Convert the listing below into a JSON list of strings, one string per line with blank lines left out. Begin at the very start of the listing and stop after the line that contains "genus: Raphanus", including only those lines.

Records from a dataset:
----------

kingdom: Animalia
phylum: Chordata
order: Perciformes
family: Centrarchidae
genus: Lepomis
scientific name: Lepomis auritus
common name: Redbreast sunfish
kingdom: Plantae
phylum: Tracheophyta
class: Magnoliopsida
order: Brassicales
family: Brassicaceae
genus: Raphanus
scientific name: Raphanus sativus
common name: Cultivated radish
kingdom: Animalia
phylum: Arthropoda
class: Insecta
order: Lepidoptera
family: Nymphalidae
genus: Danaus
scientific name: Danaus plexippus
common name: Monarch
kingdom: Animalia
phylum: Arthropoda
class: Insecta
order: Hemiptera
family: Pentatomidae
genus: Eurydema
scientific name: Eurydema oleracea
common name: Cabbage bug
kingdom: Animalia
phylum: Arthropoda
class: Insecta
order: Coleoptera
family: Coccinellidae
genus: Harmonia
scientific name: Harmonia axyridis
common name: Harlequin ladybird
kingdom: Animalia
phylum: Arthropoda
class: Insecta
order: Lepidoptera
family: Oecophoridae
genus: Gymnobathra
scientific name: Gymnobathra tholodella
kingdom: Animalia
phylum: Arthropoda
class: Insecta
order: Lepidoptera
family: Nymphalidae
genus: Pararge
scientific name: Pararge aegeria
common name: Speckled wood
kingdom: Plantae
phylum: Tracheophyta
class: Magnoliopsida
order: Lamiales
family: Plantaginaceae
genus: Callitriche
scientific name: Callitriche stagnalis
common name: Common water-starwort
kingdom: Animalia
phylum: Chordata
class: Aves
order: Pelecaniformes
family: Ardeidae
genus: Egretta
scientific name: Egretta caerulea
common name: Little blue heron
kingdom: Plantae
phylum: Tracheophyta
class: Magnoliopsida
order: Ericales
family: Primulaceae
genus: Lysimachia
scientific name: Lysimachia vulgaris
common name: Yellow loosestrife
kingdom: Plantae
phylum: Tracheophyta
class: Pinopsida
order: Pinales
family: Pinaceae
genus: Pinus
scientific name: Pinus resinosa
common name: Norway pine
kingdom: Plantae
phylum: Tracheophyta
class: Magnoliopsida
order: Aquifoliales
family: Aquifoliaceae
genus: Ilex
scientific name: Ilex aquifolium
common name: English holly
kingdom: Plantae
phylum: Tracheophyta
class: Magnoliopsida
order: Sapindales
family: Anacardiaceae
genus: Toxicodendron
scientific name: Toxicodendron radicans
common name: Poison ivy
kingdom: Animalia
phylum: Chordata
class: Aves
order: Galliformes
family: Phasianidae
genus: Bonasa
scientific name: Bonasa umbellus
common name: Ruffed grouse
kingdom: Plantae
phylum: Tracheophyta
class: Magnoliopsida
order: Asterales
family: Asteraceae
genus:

----------

### PROBLEM SOLUTION:
[
  "kingdom: Animalia",
  "phylum: Chordata",
  "order: Perciformes",
  "family: Centrarchidae",
  "genus: Lepomis",
  "scientific name: Lepomis auritus",
  "common name: Redbreast sunfish",
  "kingdom: Plantae",
  "phylum: Tracheophyta",
  "class: Magnoliopsida",
  "order: Brassicales",
  "family: Brassicaceae",
  "genus: Raphanus"
]